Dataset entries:
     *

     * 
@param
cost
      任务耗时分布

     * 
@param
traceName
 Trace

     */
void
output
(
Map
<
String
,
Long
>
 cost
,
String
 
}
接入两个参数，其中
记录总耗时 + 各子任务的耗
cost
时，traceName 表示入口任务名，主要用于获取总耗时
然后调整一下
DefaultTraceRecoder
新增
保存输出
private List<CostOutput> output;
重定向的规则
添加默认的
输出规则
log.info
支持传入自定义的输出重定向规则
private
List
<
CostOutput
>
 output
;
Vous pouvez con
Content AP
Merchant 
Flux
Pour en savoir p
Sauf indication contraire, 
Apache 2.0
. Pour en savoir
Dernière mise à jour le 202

▶ _WHAT TO WORK ON_
Repeat every record above exactly as it appears.

▶ _YOUR RESPONSE_
     *

     * 
@param
cost
      任务耗时分布

     * 
@param
traceName
 Trace

     */
void
output
(
Map
<
String
,
Long
>
 cost
,
String
 
}
接入两个参数，其中
记录总耗时 + 各子任务的耗
cost
时，traceName 表示入口任务名，主要用于获取总耗时
然后调整一下
DefaultTraceRecoder
新增
保存输出
private List<CostOutput> output;
重定向的规则
添加默认的
输出规则
log.info
支持传入自定义的输出重定向规则
private
List
<
CostOutput
>
 output
;
Vous pouvez con
Content AP
Merchant 
Flux
Pour en savoir p
Sauf indication contraire, 
Apache 2.0
. Pour en savoir
Dernière mise à jour le 202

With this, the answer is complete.